То, что насилие часто ассоциируется с опытом экстаза, можно видеть из употребления одних и тех же выражений для них обоих. Мы говорим, что человек "вне себя" от ярости, он "одержим" властью. Часто имеет место самотрансценденция в насилии, которая подобна самотрансценденции в экстатических опытах. Более того, тотальное поглощение, которое присутствует в насилии, также присутствует и в экстазе. В наше время антиинтеллектуализма, когда тошноту у многих вызывает все несущее хоть бледный оттенок мысли, растворение личности в насилии особенно притягательно.
Каким образом насилие приносит нам этот опыт экстаза, это чувство значимости? Джерри Рубин дает нам первый пример. В своем типичном пламенном стиле он рассказывает об остановке военного поезда в Окленде:
Копы пытались арестовать тех, кто запрыгнул [на поезд]. Когда они собрались схватить людей, мы бросились, в разные стороны — только трое или четверо были пойманы.
Мы бежали, свистя и крича, от путей и по улицам, как куча безумных ублюдков.
Мы были воины-победители.
Мы были в экстазе.
Мы остановили военный поезд.
МЫ НАМЕРТВО ОСТАНОВИЛИ МАШИНУ ВОЙНЫ НА ЕЕ ПУТЯХ[76].
Каким бы ни было чье-то впечатление от Джерри Рубина, это несомненно опыт экстаза насилия.
Менее драматичный пример, но содержащий некоторые составляющие экстаза в зачаточной форме, взят из моего собственного опыта в аспирантуре. Несколько молодых негров в Калифорнии были обвинены в изнасиловании и подвергнуты толпой линчеванию безо всякого подобия суда. Священник в Нью-Йорке, в проповеди, похвалил линчевание. В результате часть из нас решила пикетировать церковь утром следующего воскресенья. Инцидент не был бы значим для нашей темы, если бы не факт восторга, и даже радости, от того, что мы шли плечом к плечу с нашим беспокойством по поводу случившегося.
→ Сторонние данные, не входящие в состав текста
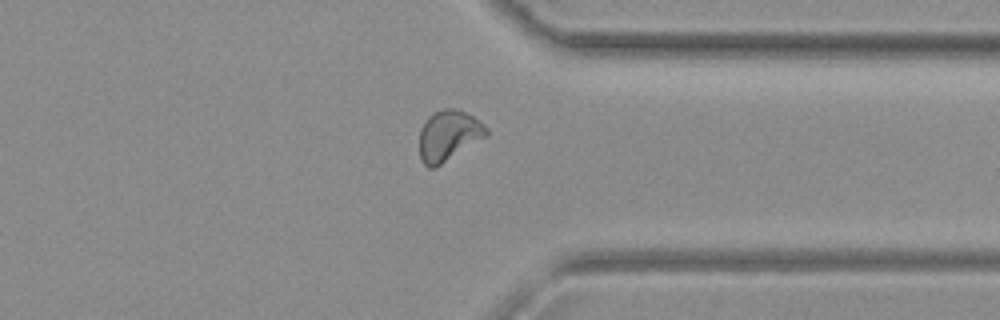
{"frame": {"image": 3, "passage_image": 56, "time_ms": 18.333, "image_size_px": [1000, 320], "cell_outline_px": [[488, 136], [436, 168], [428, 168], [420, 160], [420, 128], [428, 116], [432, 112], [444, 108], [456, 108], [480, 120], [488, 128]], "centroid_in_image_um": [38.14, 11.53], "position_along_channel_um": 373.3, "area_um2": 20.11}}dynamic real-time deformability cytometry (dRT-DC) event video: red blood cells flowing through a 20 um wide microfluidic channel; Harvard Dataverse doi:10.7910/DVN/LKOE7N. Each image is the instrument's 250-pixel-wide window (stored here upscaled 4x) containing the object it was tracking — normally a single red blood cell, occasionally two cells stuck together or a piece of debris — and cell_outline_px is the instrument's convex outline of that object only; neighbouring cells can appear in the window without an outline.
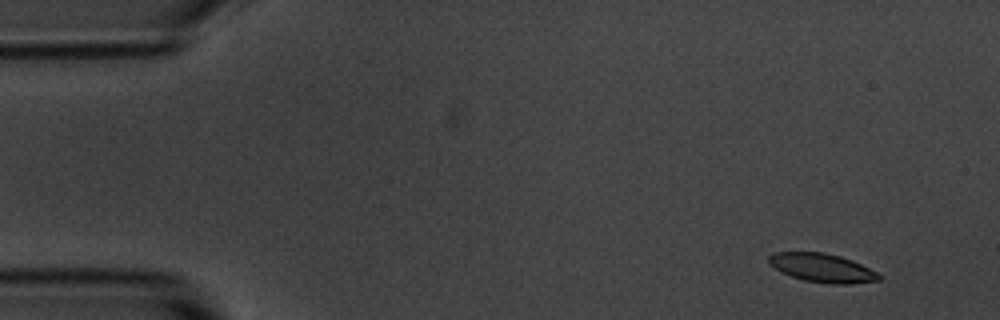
{"species": "common noctule bat (a hibernating species)", "species_latin": "Nyctalus noctula", "temperature_condition": "room temperature", "stored_images_in_passage": 4, "camera_frame_rate_fps": 3000, "um_per_image_px": 0.085, "animal": {"sex": "male", "body_mass_g": 20.1, "forearm_length_mm": 53.5}, "frame": {"image": 1, "passage_image": 4, "time_ms": 4.333, "image_size_px": [1000, 320], "cell_outline_px": [[880, 280], [848, 284], [828, 284], [804, 280], [780, 272], [768, 264], [768, 256], [776, 252], [824, 252], [840, 256], [852, 260], [876, 272], [880, 276]], "centroid_in_image_um": [69.84, 22.77], "position_along_channel_um": 15.2, "area_um2": 18.38}}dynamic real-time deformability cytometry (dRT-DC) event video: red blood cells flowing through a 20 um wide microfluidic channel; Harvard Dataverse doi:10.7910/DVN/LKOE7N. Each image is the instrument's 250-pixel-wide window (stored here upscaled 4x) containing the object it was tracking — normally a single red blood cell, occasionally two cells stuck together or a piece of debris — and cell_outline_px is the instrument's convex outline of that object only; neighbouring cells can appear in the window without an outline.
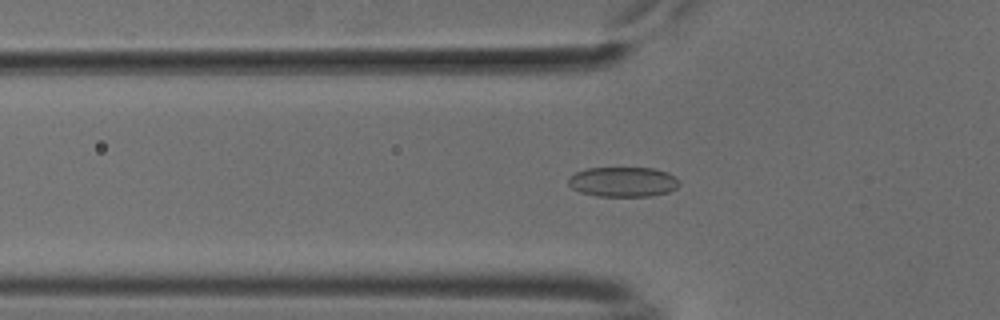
{"species": "common noctule bat (a hibernating species)", "species_latin": "Nyctalus noctula", "temperature_condition": "cold", "stored_images_in_passage": 20, "camera_frame_rate_fps": 3000, "um_per_image_px": 0.085, "animal": {"sex": "male", "body_mass_g": 18.8}, "frame": {"image": 1, "passage_image": 17, "time_ms": 5.333, "image_size_px": [1000, 320], "cell_outline_px": [[680, 184], [676, 188], [668, 192], [652, 196], [596, 196], [580, 192], [572, 188], [568, 184], [568, 176], [576, 172], [588, 168], [656, 168], [668, 172], [676, 176]], "centroid_in_image_um": [52.97, 15.45], "position_along_channel_um": 72.8, "area_um2": 19.54}}
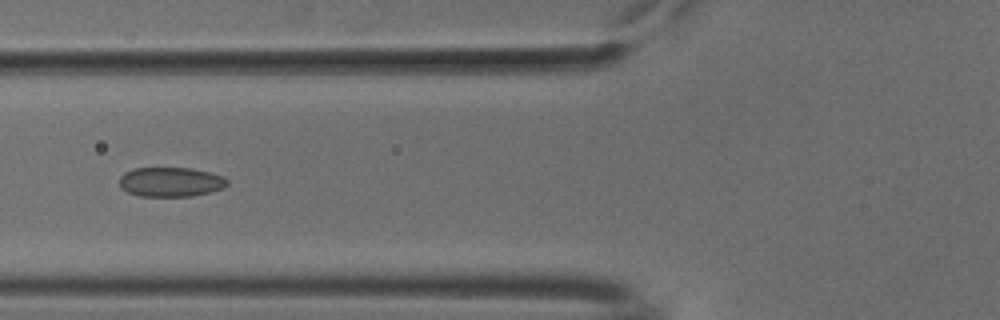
{"frame": {"image": 2, "passage_image": 20, "time_ms": 6.333, "image_size_px": [1000, 320], "cell_outline_px": [[228, 184], [224, 188], [192, 196], [140, 196], [128, 192], [120, 188], [120, 176], [124, 172], [132, 168], [192, 168], [224, 176], [228, 180]], "centroid_in_image_um": [14.5, 15.46], "position_along_channel_um": 111.3, "area_um2": 18.61}}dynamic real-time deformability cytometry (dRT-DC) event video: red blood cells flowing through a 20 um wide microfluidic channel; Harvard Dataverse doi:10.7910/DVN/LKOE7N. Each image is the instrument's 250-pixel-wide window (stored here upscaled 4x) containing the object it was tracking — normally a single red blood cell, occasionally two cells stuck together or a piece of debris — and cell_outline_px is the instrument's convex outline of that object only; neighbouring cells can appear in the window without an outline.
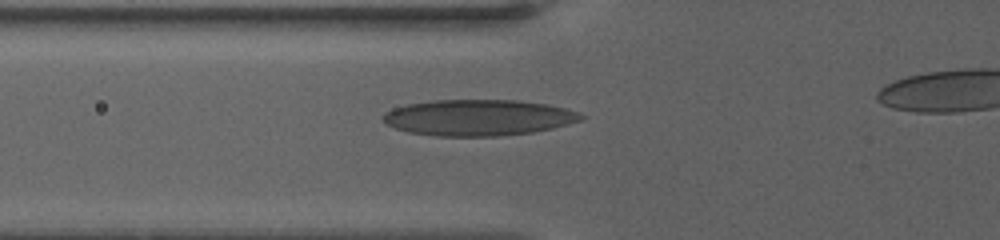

Рисование плакатов предыдущей ночью, организация марша, чувство солидарности с другими — товарищами, которые пойдут рядом со мной в этом шествии, в правоте которого мы не сомневались, — все действия несли элемент экстаза. Я вспоминаю, как шел домой поздно ночью после всех приготовлений, и наблюдал, как вопросы и сомнения по поводу эффективности намеченного пути возникали в моем сознании, когда я остался один. Но нет! Мои товарищи и я решили, и я не должен оставлять их. Мы ожидали некоторое противодействие в виде конной полиции (которая действительно была); мы надеялись, что это будет насилием не большим, но вполне достаточным для того, чтобы произвести впечатление на корреспондентов новостей. Мы также втайне надеялись на оппозицию, потому что это дало бы большую сплоченность нашей группе и даже добавило бы нам экстаза.